• What to work on: Nothing but the lines from the start of the entries through the line holding "left eye: (288, 508)" is to be repeated, exactly and with pictures excluded.

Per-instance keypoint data

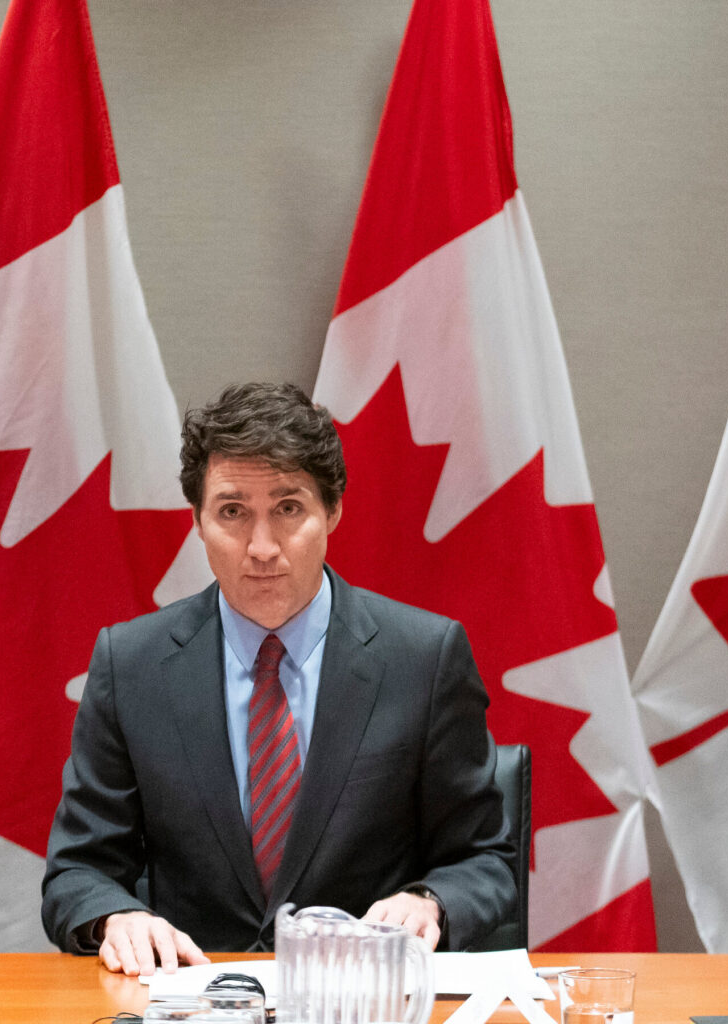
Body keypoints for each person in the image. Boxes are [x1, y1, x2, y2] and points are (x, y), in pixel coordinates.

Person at [41, 382, 516, 975]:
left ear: (332, 511)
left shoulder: (423, 658)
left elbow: (485, 860)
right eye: (232, 512)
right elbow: (78, 870)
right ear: (197, 522)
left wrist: (429, 901)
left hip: (361, 997)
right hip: (195, 997)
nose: (262, 547)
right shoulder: (131, 664)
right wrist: (117, 916)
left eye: (288, 508)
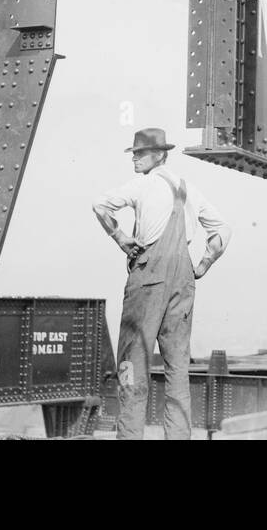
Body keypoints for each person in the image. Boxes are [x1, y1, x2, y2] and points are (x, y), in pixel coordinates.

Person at [92, 128, 231, 440]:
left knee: (132, 364)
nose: (135, 159)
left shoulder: (143, 184)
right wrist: (204, 263)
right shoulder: (189, 189)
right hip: (184, 280)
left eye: (140, 154)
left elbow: (99, 204)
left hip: (148, 278)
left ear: (159, 155)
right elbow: (223, 229)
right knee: (178, 368)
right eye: (135, 154)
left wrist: (120, 237)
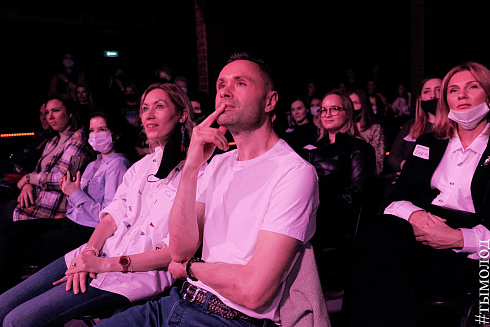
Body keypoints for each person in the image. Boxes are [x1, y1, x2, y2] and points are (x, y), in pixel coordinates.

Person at [96, 52, 320, 326]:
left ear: (270, 101)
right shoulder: (217, 165)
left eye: (240, 83)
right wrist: (191, 166)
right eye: (220, 85)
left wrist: (191, 268)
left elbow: (253, 292)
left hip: (230, 318)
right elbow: (179, 250)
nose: (225, 91)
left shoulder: (293, 172)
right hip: (176, 301)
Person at [0, 83, 199, 326]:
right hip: (95, 253)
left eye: (159, 106)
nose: (148, 115)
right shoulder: (141, 166)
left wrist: (102, 264)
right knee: (3, 305)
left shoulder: (198, 173)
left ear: (182, 114)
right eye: (145, 108)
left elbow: (175, 252)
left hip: (133, 276)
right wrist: (89, 252)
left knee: (17, 321)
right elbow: (112, 216)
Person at [344, 62, 490, 326]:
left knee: (384, 260)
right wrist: (415, 215)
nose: (462, 95)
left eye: (473, 86)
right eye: (453, 90)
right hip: (420, 229)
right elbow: (395, 197)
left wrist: (459, 239)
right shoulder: (429, 143)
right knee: (376, 236)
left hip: (473, 250)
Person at [0, 112, 131, 292]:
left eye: (102, 129)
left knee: (17, 246)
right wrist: (70, 191)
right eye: (92, 130)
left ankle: (9, 295)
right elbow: (75, 197)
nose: (95, 135)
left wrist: (75, 193)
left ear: (115, 134)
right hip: (69, 221)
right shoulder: (94, 163)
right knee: (10, 230)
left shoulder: (118, 165)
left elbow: (108, 215)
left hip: (87, 230)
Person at [302, 90, 376, 291]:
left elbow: (358, 192)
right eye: (323, 110)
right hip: (311, 214)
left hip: (338, 221)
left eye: (334, 108)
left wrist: (318, 202)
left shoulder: (358, 148)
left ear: (347, 113)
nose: (327, 114)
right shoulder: (313, 148)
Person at [387, 77, 442, 175]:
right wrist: (407, 166)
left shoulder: (455, 127)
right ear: (420, 98)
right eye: (427, 92)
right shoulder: (410, 125)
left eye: (438, 90)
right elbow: (393, 157)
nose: (433, 96)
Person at [0, 102, 55, 200]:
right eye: (41, 114)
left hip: (21, 182)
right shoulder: (39, 137)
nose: (43, 118)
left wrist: (27, 181)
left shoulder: (54, 141)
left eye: (46, 113)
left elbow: (30, 164)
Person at [348, 88, 386, 175]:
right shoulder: (344, 128)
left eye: (356, 103)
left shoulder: (375, 129)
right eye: (349, 103)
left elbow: (378, 164)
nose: (352, 106)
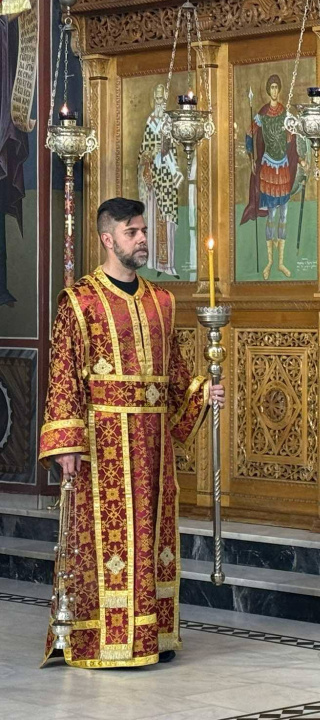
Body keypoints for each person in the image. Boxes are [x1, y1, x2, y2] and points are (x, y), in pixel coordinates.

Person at [39, 197, 224, 667]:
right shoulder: (79, 301)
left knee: (151, 536)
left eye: (143, 231)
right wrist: (66, 443)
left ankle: (152, 636)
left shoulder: (161, 302)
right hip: (102, 443)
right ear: (108, 239)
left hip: (153, 442)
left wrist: (203, 392)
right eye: (132, 232)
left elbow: (175, 374)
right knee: (106, 541)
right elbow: (63, 375)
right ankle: (103, 640)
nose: (142, 239)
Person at [240, 74, 305, 279]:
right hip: (268, 168)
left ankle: (281, 262)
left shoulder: (285, 114)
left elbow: (294, 141)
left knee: (284, 216)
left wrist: (301, 159)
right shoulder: (262, 114)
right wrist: (251, 157)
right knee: (272, 216)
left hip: (283, 168)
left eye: (277, 87)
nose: (275, 91)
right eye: (272, 87)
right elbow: (249, 134)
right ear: (269, 90)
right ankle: (269, 262)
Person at [138, 84, 184, 277]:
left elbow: (174, 150)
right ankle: (155, 263)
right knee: (154, 219)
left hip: (167, 180)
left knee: (168, 219)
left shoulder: (169, 122)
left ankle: (168, 265)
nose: (160, 102)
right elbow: (143, 152)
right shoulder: (150, 122)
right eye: (157, 99)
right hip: (154, 180)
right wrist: (151, 153)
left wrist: (173, 168)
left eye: (162, 99)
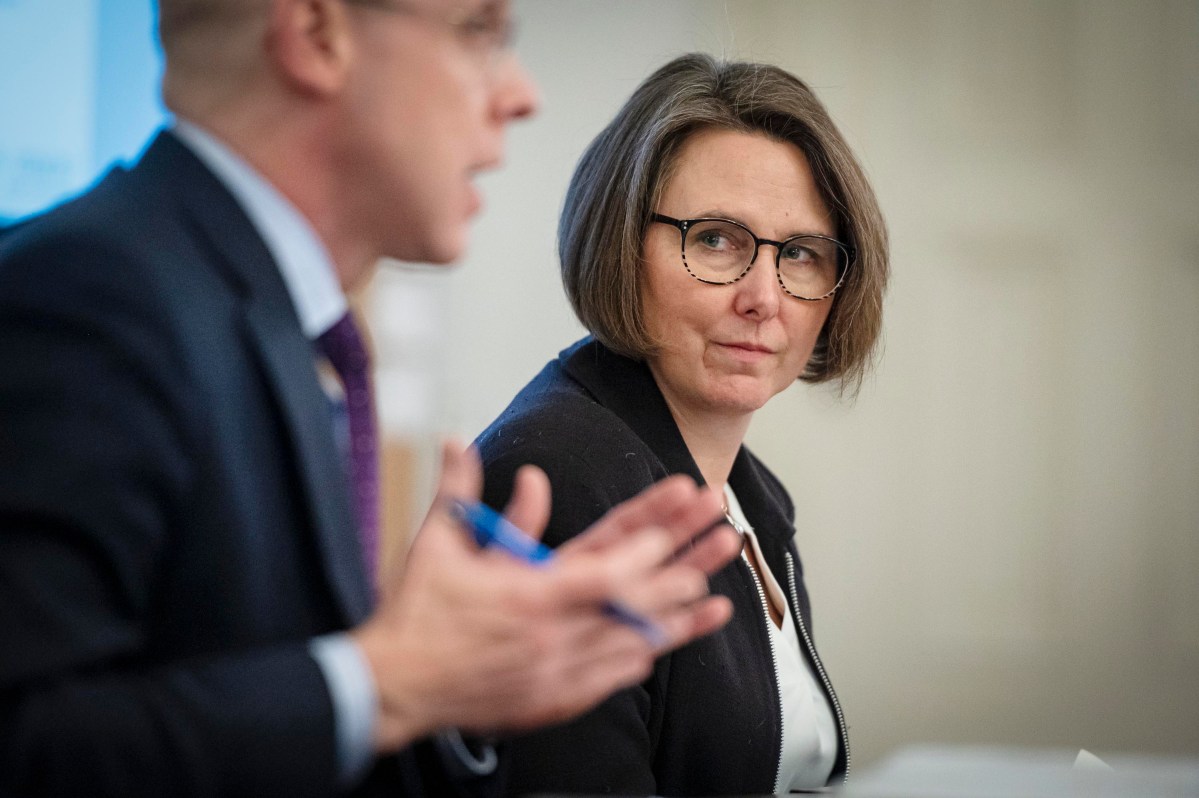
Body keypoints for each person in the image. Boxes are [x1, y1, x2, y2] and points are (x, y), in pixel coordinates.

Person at [0, 4, 743, 797]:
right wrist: (389, 680)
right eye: (479, 33)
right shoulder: (87, 295)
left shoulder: (270, 324)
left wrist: (463, 681)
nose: (521, 94)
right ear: (318, 35)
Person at [476, 53, 889, 796]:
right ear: (619, 245)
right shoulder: (557, 475)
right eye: (714, 240)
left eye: (798, 253)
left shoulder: (753, 496)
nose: (763, 297)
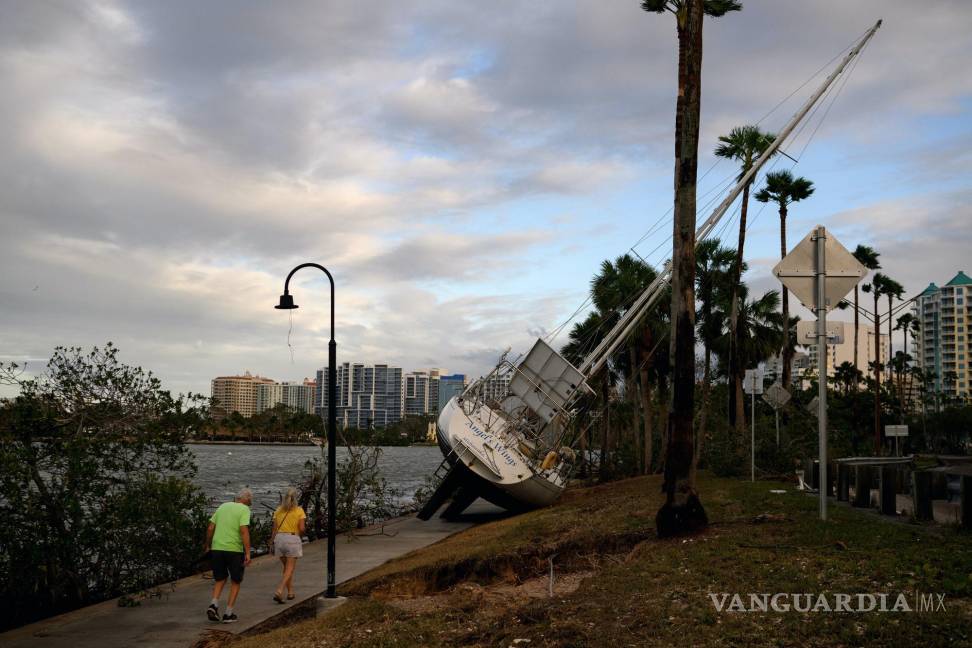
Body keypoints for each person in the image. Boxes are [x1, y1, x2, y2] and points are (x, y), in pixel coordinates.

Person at [204, 488, 252, 623]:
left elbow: (210, 528)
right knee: (236, 581)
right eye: (250, 500)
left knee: (220, 578)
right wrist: (248, 552)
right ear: (246, 499)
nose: (250, 503)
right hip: (234, 550)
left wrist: (208, 545)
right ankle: (228, 614)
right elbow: (243, 531)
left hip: (217, 548)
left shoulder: (223, 506)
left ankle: (214, 604)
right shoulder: (244, 509)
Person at [270, 487, 306, 603]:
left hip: (279, 539)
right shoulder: (299, 510)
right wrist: (299, 536)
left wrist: (271, 542)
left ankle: (290, 592)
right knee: (290, 568)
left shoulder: (278, 510)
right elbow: (302, 528)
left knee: (286, 568)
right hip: (292, 538)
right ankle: (280, 590)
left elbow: (274, 529)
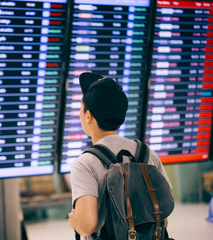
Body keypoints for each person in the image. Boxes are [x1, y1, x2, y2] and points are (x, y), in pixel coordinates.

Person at [68, 72, 172, 239]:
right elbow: (162, 219)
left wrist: (74, 221)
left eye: (81, 107)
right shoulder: (147, 154)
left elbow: (87, 225)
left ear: (88, 116)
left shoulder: (85, 163)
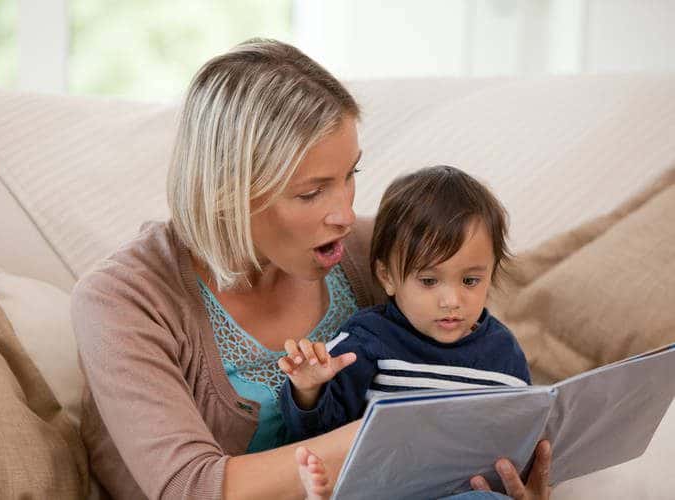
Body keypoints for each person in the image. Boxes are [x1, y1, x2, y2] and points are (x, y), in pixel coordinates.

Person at [70, 38, 552, 499]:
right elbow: (190, 487)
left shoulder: (374, 251)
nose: (344, 213)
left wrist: (503, 469)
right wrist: (411, 430)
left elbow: (475, 325)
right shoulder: (122, 299)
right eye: (311, 192)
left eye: (350, 176)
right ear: (226, 192)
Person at [278, 165, 531, 444]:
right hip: (388, 483)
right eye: (428, 281)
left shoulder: (504, 353)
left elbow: (520, 436)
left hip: (468, 483)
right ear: (387, 277)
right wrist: (309, 389)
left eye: (470, 281)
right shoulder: (368, 338)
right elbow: (319, 435)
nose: (452, 301)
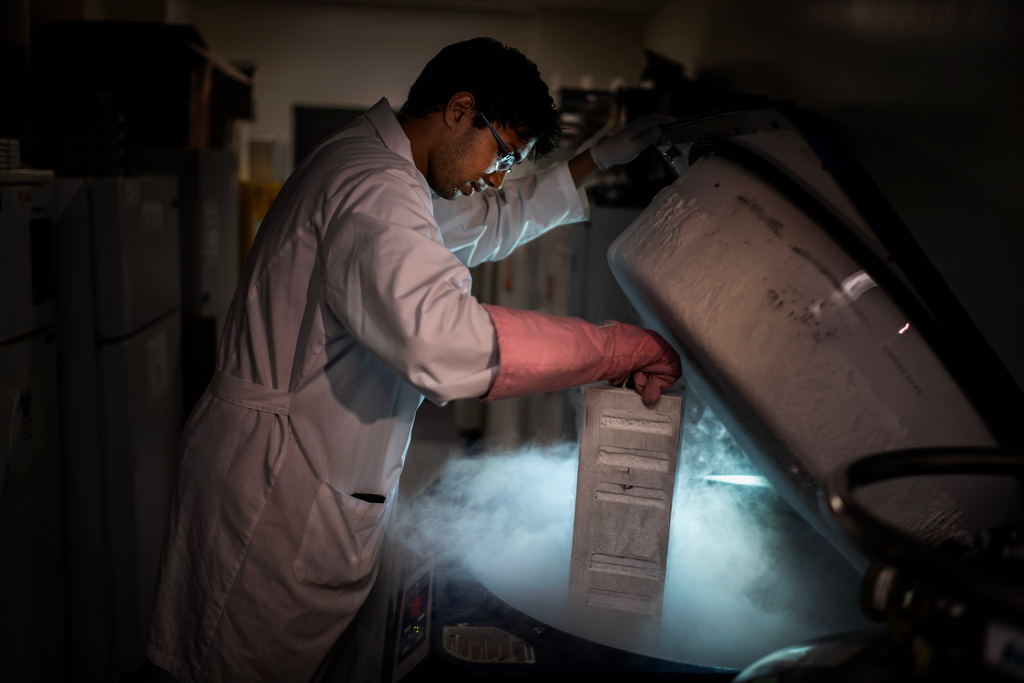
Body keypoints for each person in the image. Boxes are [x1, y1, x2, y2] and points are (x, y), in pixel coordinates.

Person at [147, 37, 681, 682]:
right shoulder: (376, 187)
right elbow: (443, 341)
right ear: (460, 109)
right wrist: (612, 348)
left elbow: (482, 223)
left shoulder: (376, 163)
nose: (496, 176)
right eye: (502, 152)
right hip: (278, 492)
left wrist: (595, 160)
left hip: (293, 466)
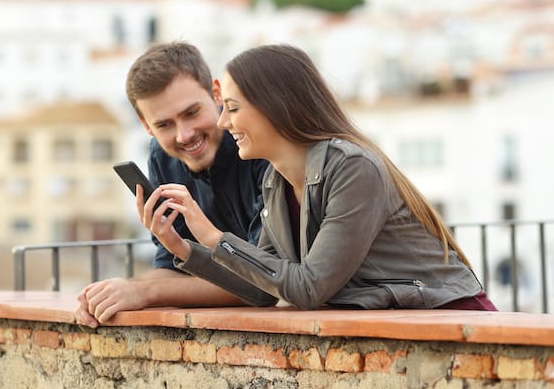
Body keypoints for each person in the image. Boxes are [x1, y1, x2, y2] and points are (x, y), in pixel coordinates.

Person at [146, 44, 496, 311]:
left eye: (233, 109)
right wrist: (185, 248)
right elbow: (260, 290)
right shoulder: (276, 181)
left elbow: (310, 287)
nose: (224, 123)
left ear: (274, 107)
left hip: (451, 320)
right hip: (401, 330)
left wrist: (211, 235)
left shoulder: (353, 168)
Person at [74, 41, 269, 327]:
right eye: (164, 125)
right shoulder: (161, 157)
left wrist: (143, 291)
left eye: (191, 113)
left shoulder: (258, 145)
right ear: (146, 126)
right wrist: (109, 293)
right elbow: (171, 267)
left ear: (217, 94)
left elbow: (263, 282)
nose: (184, 135)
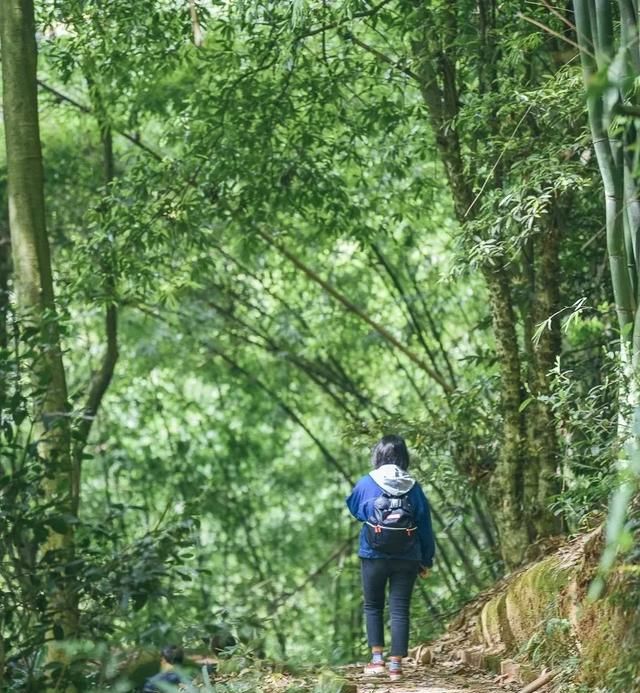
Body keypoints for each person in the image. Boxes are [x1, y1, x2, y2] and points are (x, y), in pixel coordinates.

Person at [346, 434, 435, 681]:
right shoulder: (413, 487)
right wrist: (426, 560)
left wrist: (369, 514)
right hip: (407, 557)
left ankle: (377, 661)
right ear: (403, 456)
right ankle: (396, 666)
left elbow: (352, 506)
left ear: (378, 455)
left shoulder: (367, 482)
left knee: (373, 606)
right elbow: (425, 525)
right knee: (399, 609)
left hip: (372, 554)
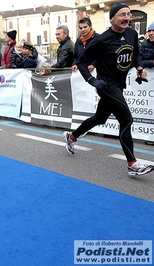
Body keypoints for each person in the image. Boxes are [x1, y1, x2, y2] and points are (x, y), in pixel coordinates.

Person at [62, 2, 154, 176]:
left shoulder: (132, 33)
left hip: (118, 84)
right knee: (126, 119)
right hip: (106, 85)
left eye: (128, 14)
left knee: (100, 118)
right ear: (112, 19)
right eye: (122, 15)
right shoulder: (101, 40)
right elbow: (81, 62)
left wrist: (140, 68)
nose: (127, 18)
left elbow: (136, 55)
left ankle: (71, 136)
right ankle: (132, 164)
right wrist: (92, 80)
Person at [139, 21, 154, 145]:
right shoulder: (144, 45)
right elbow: (140, 61)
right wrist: (152, 63)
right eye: (150, 31)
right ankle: (149, 136)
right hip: (148, 83)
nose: (151, 33)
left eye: (153, 31)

• Exercise result:
Body keypoints for each person in the image. Boxes are [x1, y1, x2, y2] and points are (x, y), in pixel coordinates.

Person at [41, 382, 516, 975]:
left ear: (332, 511)
left shoulder: (423, 658)
left elbow: (485, 860)
right eye: (232, 512)
right elbow: (78, 870)
right ear: (197, 522)
left wrist: (429, 901)
left hip: (361, 997)
right hip: (195, 997)
nose: (262, 547)
right shoulder: (131, 664)
right wrist: (117, 916)
left eye: (288, 508)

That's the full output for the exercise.